The Spirit of the Guild, even if the name Guild was not used, applies to much else than productive crafts or learned professions. It applies to agriculture in the shape of co-operative institutions for the village and of guarantees against the absorption of the land into too few hands. It applies to distribution and it applies to transport. In distribution today the Guild would be especially valuable; it would check competition and guarantee the small man his livelihood and preserve the better customs of trade: protecting the public against adulteration of goods, against scamped work and against deficiency of all kinds.
The Guild, to be serviceable to a great State, must be subdivided. There may be any number of local Guilds, but they must have some common bond, just as trade unions have today. (Trade Unions resemble a Guild in a sort of imperfect way. They do not guarantee property; on the contrary, they were invented to protect the proletariat against a minority of owners and they are concerned with the limiting of production instead of the excellence of it: but they got their spirit of co-operation and of checking competition from the traditions of the Guild).
We shall do nothing toward the restoration of property unless we also re-establish the Guild. And we must apply the principle of the Guild to every kind of human activity in order to stabilize and to guarantee property; and, with property, independence, in order to make the labor of every man worth the laborer’s while. We can make of the Guild the co-operative owner of great undertakings which require such co-operation; we can make it the protector of the small owner, of the small owner of one store, for instance, and of the owner of individual shares in a large store where many distributors work together.
Every kind of good would flow from the re-establishment of the Guild, and without the re-establishment of the Guild the effort to maintain well-distributed property, even if we had already achieved that good distribution, would be vain; for the Guild alone can guarantee the permanence of well-distributed property.

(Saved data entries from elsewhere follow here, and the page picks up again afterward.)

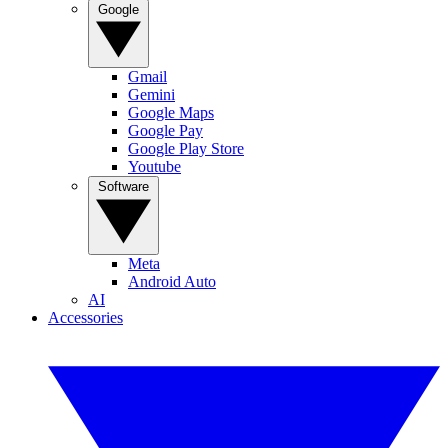
Google
Gmail
Gemini
Google Maps
Google Pay
Google Play Store
Youtube
Software
Meta
Android Auto
AI
Accessories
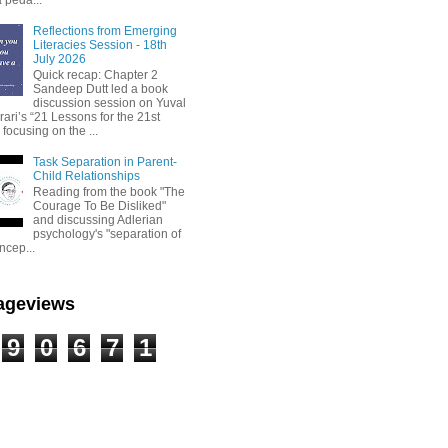
Reflections from Emerging
Literacies Session - 18th
July 2026
Quick recap: Chapter 2
Sandeep Dutt led a book
discussion session on Yuval
ari’s “21 Lessons for the 21st
 focusing on the ...
Task Separation in Parent-
Child Relationships
Reading from the book "The
Courage To Be Disliked"
and discussing Adlerian
psychology's "separation of
ncep...
Pageviews
9
0
6
7
1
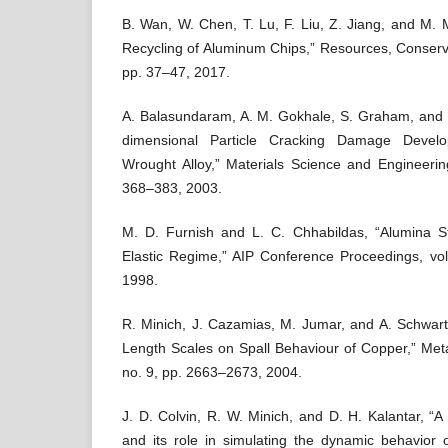
B. Wan, W. Chen, T. Lu, F. Liu, Z. Jiang, and M. 
Recycling of Aluminum Chips,” Resources, Conserva
pp. 37–47, 2017.
A. Balasundaram, A. M. Gokhale, S. Graham, and 
dimensional Particle Cracking Damage Devel
Wrought Alloy,” Materials Science and Engineerin
368–383, 2003.
M. D. Furnish and L. C. Chhabildas, “Alumina S
Elastic Regime,” AIP Conference Proceedings, vol
1998.
R. Minich, J. Cazamias, M. Jumar, and A. Schwartz,
Length Scales on Spall Behaviour of Copper,” Metal
no. 9, pp. 2663–2673, 2004.
J. D. Colvin, R. W. Minich, and D. H. Kalantar, “A m
and its role in simulating the dynamic behavior o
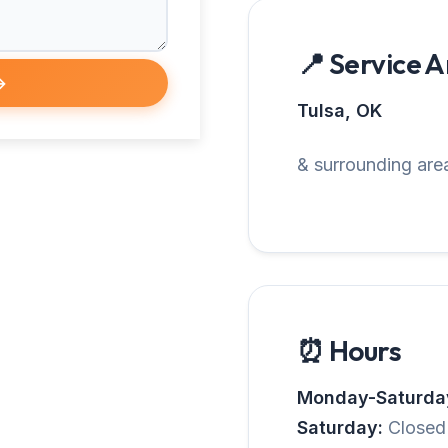
📍 Service 
→
Tulsa, OK
& surrounding area
⏰ Hours
Monday-Saturda
Saturday:
Closed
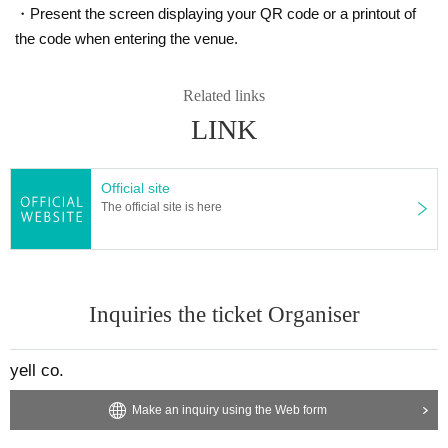
・Present the screen displaying your QR code or a printout of
the code when entering the venue.
Related links
LINK
Official site
The official site is here
Inquiries the ticket Organiser
yell co.
Make an inquiry using the Web form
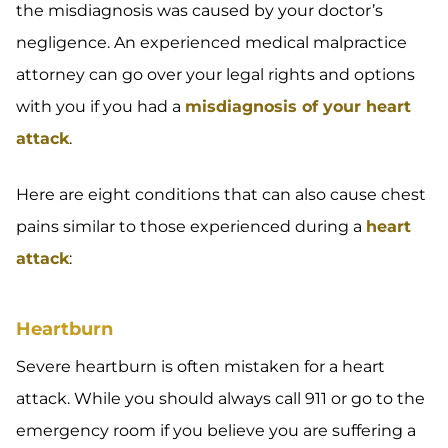
the misdiagnosis was caused by your doctor’s
negligence. An experienced medical malpractice
attorney can go over your legal rights and options
with you if you had a
misdiagnosis of your heart
attack
.
Here are eight conditions that can also cause chest
pains similar to those experienced during a
heart
attack
:
Heartburn
Severe heartburn is often mistaken for a heart
attack. While you should always call 911 or go to the
emergency room if you believe you are suffering a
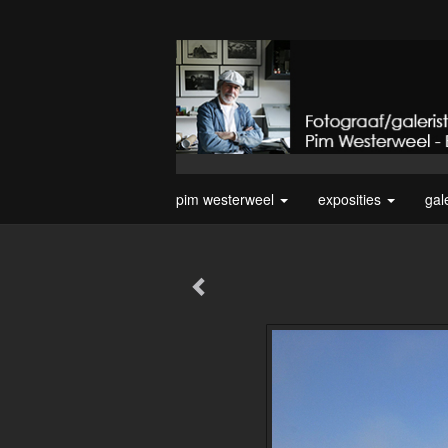
pim westerweel
exposities
gal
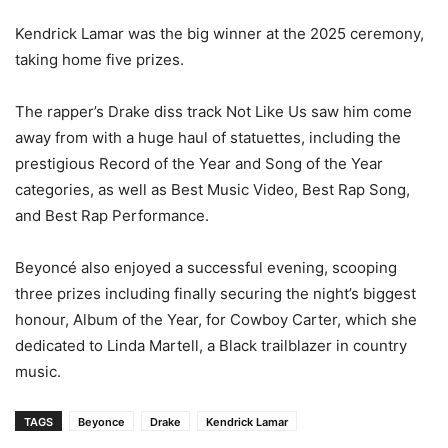
Kendrick Lamar was the big winner at the 2025 ceremony,
taking home five prizes.
The rapper’s Drake diss track Not Like Us saw him come
away from with a huge haul of statuettes, including the
prestigious Record of the Year and Song of the Year
categories, as well as Best Music Video, Best Rap Song,
and Best Rap Performance.
Beyoncé also enjoyed a successful evening, scooping
three prizes including finally securing the night’s biggest
honour, Album of the Year, for Cowboy Carter, which she
dedicated to Linda Martell, a Black trailblazer in country
music.
TAGS
Beyonce
Drake
Kendrick Lamar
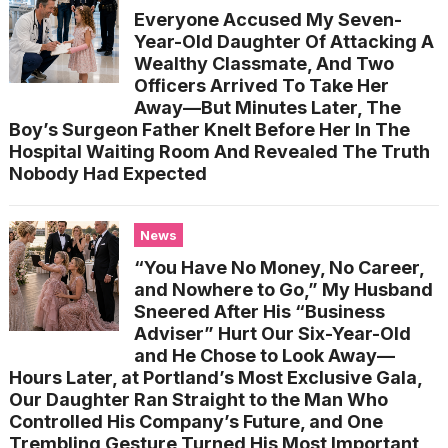
Everyone Accused My Seven-
Year-Old Daughter Of Attacking A
Wealthy Classmate, And Two
Officers Arrived To Take Her
Away—But Minutes Later, The
Boy’s Surgeon Father Knelt Before Her In The
Hospital Waiting Room And Revealed The Truth
Nobody Had Expected
News
“You Have No Money, No Career,
and Nowhere to Go,” My Husband
Sneered After His “Business
Adviser” Hurt Our Six-Year-Old
and He Chose to Look Away—
Hours Later, at Portland’s Most Exclusive Gala,
Our Daughter Ran Straight to the Man Who
Controlled His Company’s Future, and One
Trembling Gesture Turned His Most Important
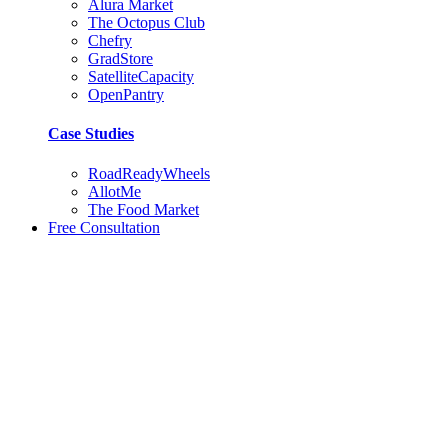
Alura Market
The Octopus Club
Chefry
GradStore
SatelliteCapacity
OpenPantry
Case Studies
RoadReadyWheels
AllotMe
The Food Market
Free Consultation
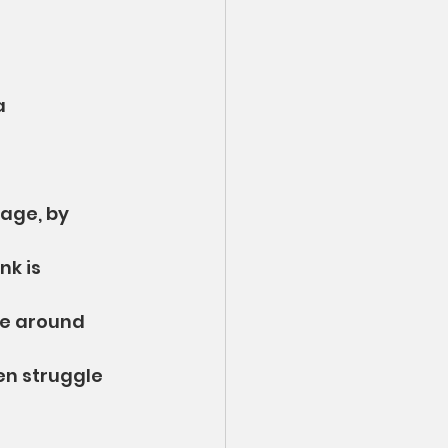
a 
age, by 
k is 
le around 
en struggle 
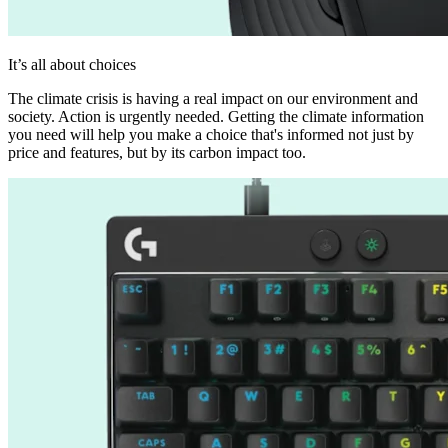
It’s all about choices
The climate crisis is having a real impact on our environment and
society. Action is urgently needed. Getting the climate information
you need will help you make a choice that's informed not just by
price and features, but by its carbon impact too.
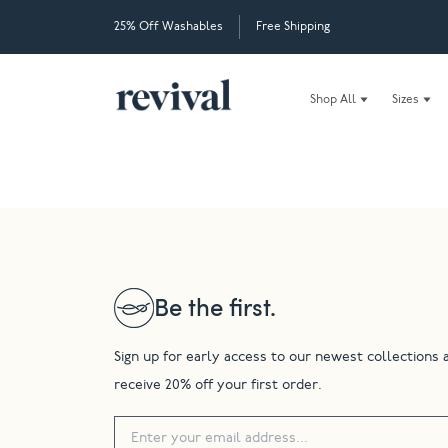
25% Off Washables
Free Shipping
Shop All
Sizes
Be the first.
Sign up for early access to our newest collections 
receive 20% off your first order.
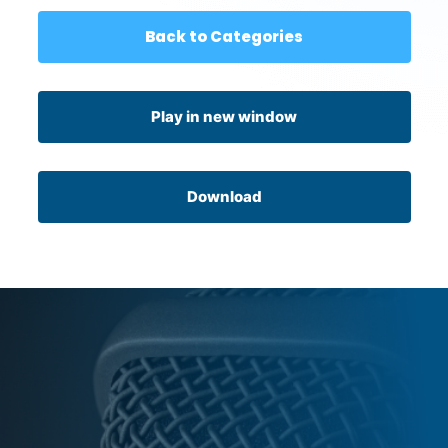
Back to Categories
Play in new window
Download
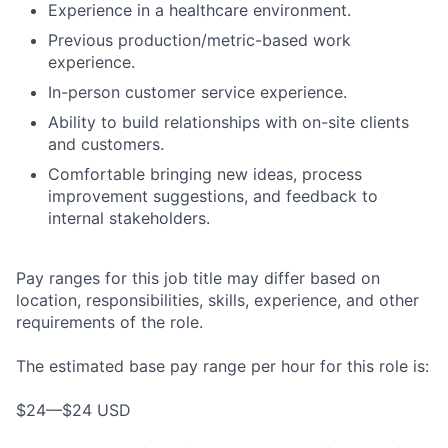
Experience in a healthcare environment.
Previous production/metric-based work
experience.
In-person customer service experience.
Ability to build relationships with on-site clients
and customers.
Comfortable bringing new ideas, process
improvement suggestions, and feedback to
internal stakeholders.
Pay ranges for this job title may differ based on
location, responsibilities, skills, experience, and other
requirements of the role.
The estimated base pay range per hour for this role is:
$24—$24 USD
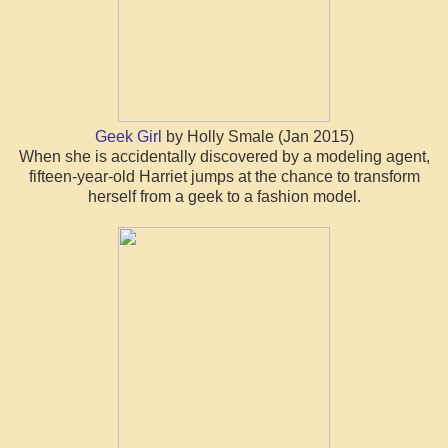
Geek Girl
by Holly Smale (Jan 2015)
When she is accidentally discovered by a modeling agent,
fifteen-year-old Harriet jumps at the chance to transform
herself from a geek to a fashion model.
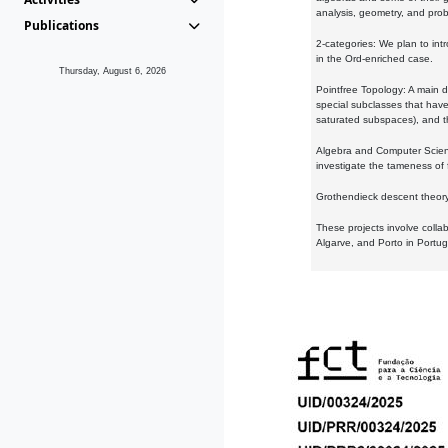
analysis, geometry, and proba
Publications
2-categories: We plan to intr
in the Ord-enriched case.
Thursday, August 6, 2026
Pointfree Topology: A main d
special subclasses that have 
saturated subspaces), and th
Algebra and Computer Scienc
investigate the tameness of 
Grothendieck descent theory:
These projects involve colla
Algarve, and Porto in Portug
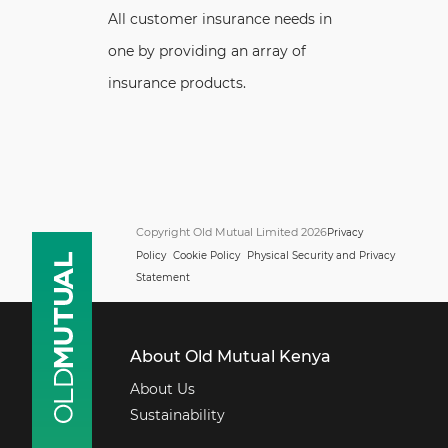
All customer insurance needs in
one by providing an array of
insurance products.
Copyright Old Mutual Limited 2026
Privacy
Policy
Cookie Policy
Physical Security and Privacy
Statement
About Old Mutual Kenya
About Us
Sustainability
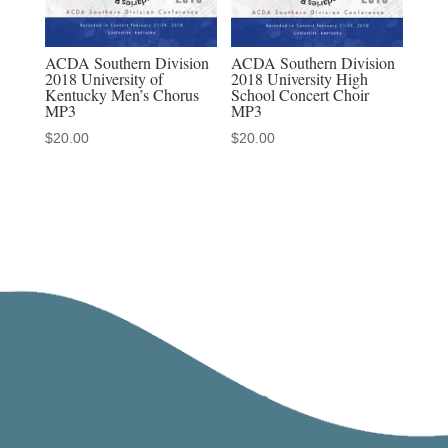
ACDA Southern Division
ACDA Southern Division
2018 University of
2018 University High
Kentucky Men’s Chorus
School Concert Choir
MP3
MP3
$
20.00
$
20.00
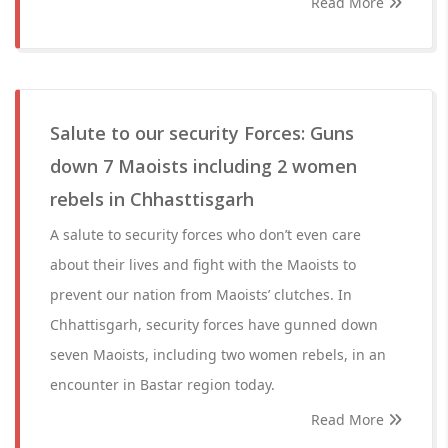
Read More
Salute to our security Forces: Guns
down 7 Maoists including 2 women
rebels in Chhasttisgarh
A salute to security forces who don’t even care
about their lives and fight with the Maoists to
prevent our nation from Maoists’ clutches. In
Chhattisgarh, security forces have gunned down
seven Maoists, including two women rebels, in an
encounter in Bastar region today.
Read More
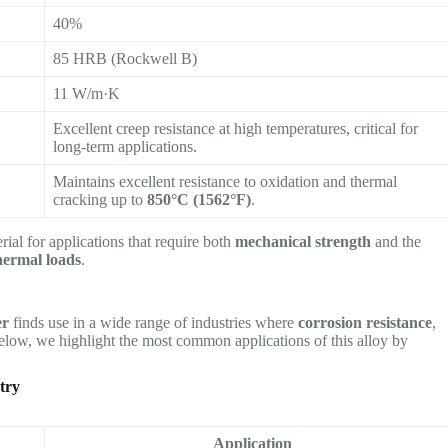
40%
85 HRB (Rockwell B)
11 W/m·K
Excellent creep resistance at high temperatures, critical for
long-term applications.
Maintains excellent resistance to oxidation and thermal
cracking up to
850°C (1562°F)
.
rial for applications that require both
mechanical strength
and the
hermal loads
.
er
finds use in a wide range of industries where
corrosion resistance
,
elow, we highlight the most common applications of this alloy by
try
Application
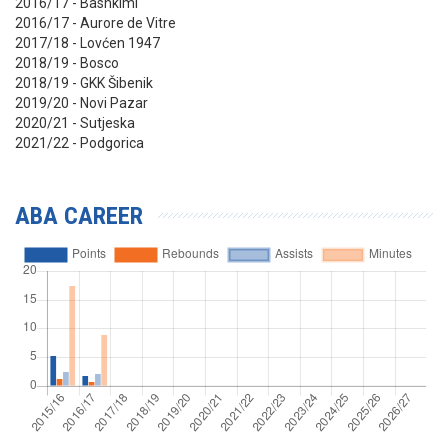
2016/17 - Bashkimi
2016/17 - Aurore de Vitre
2017/18 - Lovćen 1947
2018/19 - Bosco
2018/19 - GKK Šibenik
2019/20 - Novi Pazar
2020/21 - Sutjeska
2021/22 - Podgorica
ABA CAREER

But there is one obstacle to the founding of Guilds. There is one rock upon which any attempt to restore the Guild may be shipwrecked. Until we have learned to avoid the obstacle or to blast it out of the way the restoration of property cannot be secured. That obstacle is the foolish and irrational principle of unlimited competition. The whole spirit of the Guild is opposed to that idea. The Guild, one might almost say, comes into existence, and has always come into existence, with the object of preventing men from being destroyed by the demon of unrestricted competition, which is only another word of unrestricted greed.
So long as men confuse freedom with the abuse of freedom in this form, so long will not only the Guild, but property, to maintain which the Guild exists, remain unattainable. Men must be accustomed to the idea of a limited society with the privilege of exercising this or that function, open to all (but only under the condition of accepting Guild membership) before our effort at the restoration of property can be begun.
Perhaps the revival of an idea to which men have grown so unaccustomed will be the hardest part of our task. Yet, unless we succeed in that task we must despair of that very liberty the name of which may be used by our opponents for defeating our efforts. Without property held by the mass of citizens—by a determining number of citizens—there is no freedom; and without the Guild there is no permanent maintenance of property.